--- Activity ---
Collect every line in the records below that contains the string "zdjęć", treating uppercase and lowercase as different.

--- Given information ---
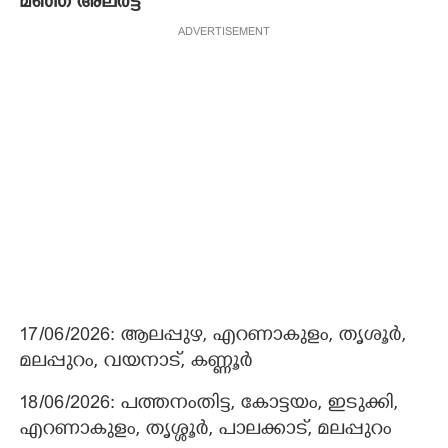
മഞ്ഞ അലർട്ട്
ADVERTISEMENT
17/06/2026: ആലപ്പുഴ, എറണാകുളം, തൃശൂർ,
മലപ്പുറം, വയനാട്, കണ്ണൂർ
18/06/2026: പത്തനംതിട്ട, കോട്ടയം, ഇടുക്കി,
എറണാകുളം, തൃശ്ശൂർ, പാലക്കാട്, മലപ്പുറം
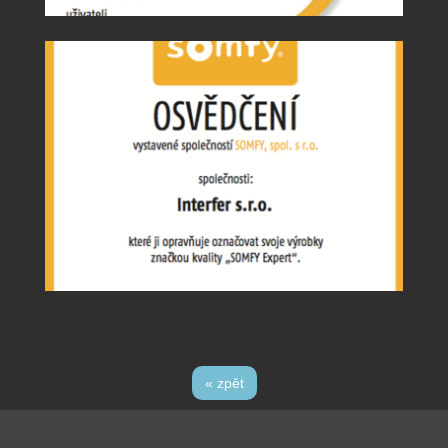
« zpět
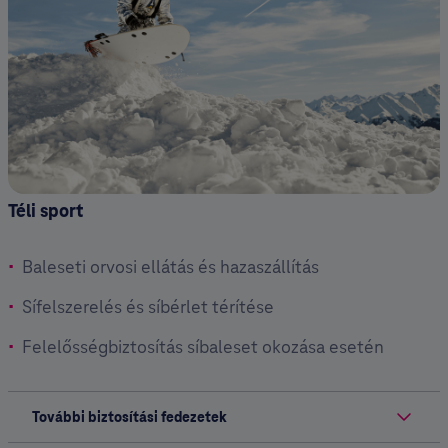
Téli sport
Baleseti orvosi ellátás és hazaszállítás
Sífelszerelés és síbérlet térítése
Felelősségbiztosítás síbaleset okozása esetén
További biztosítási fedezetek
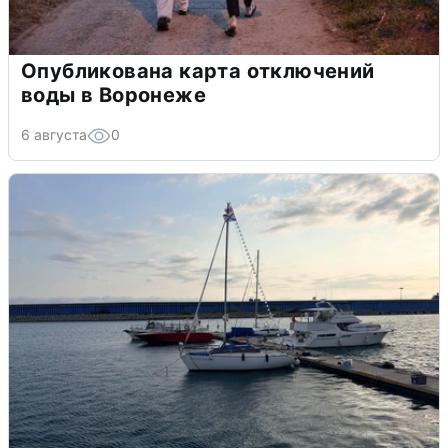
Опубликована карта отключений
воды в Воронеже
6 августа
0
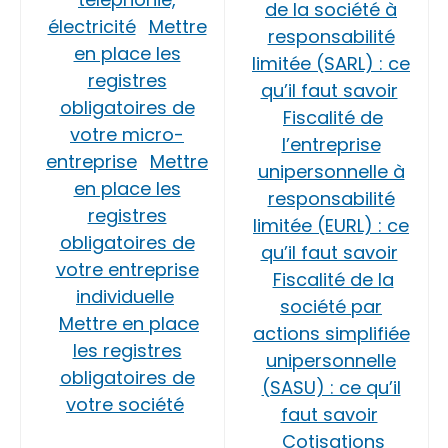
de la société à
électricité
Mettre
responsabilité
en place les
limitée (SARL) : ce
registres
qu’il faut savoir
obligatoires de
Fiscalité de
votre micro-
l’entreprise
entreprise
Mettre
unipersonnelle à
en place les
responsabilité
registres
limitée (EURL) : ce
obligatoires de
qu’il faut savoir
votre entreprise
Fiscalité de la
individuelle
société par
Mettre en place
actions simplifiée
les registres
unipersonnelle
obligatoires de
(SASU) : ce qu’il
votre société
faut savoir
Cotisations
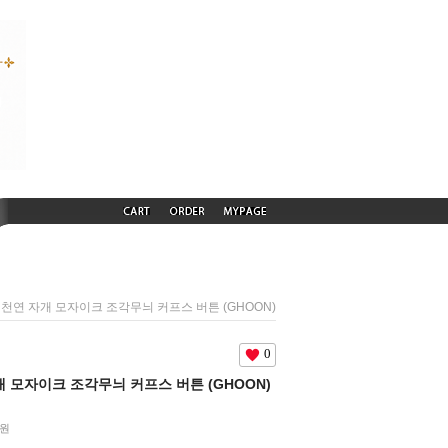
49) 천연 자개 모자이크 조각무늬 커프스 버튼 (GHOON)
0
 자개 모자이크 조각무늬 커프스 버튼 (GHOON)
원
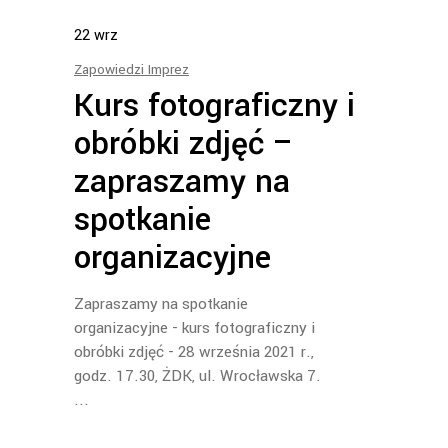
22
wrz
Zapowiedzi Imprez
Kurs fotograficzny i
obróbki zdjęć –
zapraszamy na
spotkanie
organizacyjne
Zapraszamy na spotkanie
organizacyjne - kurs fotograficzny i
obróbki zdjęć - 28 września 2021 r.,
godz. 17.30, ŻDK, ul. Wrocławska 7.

* * *

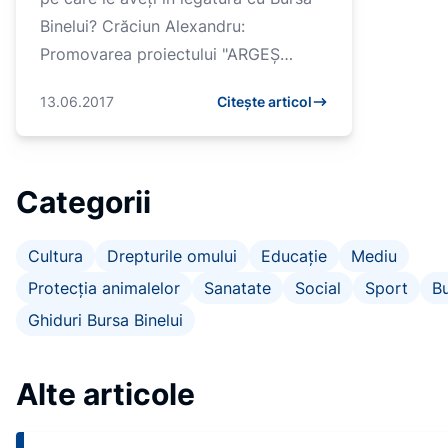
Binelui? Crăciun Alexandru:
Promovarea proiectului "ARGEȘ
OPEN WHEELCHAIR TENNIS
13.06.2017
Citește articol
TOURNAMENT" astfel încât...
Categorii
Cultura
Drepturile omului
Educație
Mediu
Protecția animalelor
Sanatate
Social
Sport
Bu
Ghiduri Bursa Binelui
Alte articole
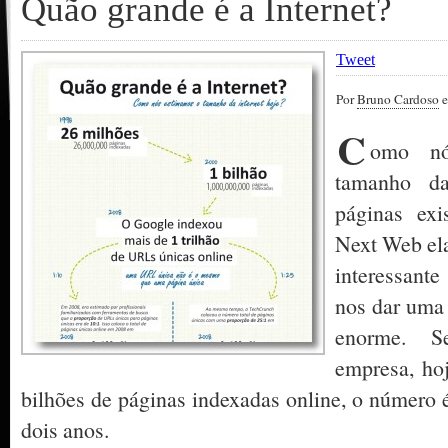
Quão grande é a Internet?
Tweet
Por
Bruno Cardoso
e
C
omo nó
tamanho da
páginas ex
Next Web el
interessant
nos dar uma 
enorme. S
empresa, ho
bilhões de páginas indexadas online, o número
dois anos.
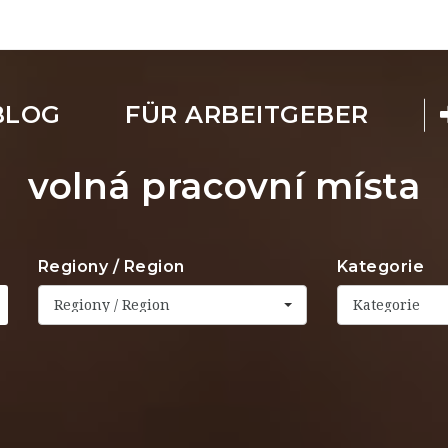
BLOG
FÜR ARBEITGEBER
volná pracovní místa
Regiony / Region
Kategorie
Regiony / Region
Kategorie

...

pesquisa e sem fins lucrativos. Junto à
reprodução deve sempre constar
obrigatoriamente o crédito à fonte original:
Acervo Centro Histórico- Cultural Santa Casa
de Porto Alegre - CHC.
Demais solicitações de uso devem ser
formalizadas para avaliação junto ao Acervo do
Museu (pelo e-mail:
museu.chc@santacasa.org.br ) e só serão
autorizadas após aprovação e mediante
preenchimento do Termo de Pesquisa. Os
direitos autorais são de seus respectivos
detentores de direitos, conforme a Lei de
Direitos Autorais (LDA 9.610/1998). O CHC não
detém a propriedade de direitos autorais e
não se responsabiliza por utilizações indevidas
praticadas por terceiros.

--- Solution to this problem ---
obróbki zdjęć –
obróbki zdjęć - 28 września 2021 r.,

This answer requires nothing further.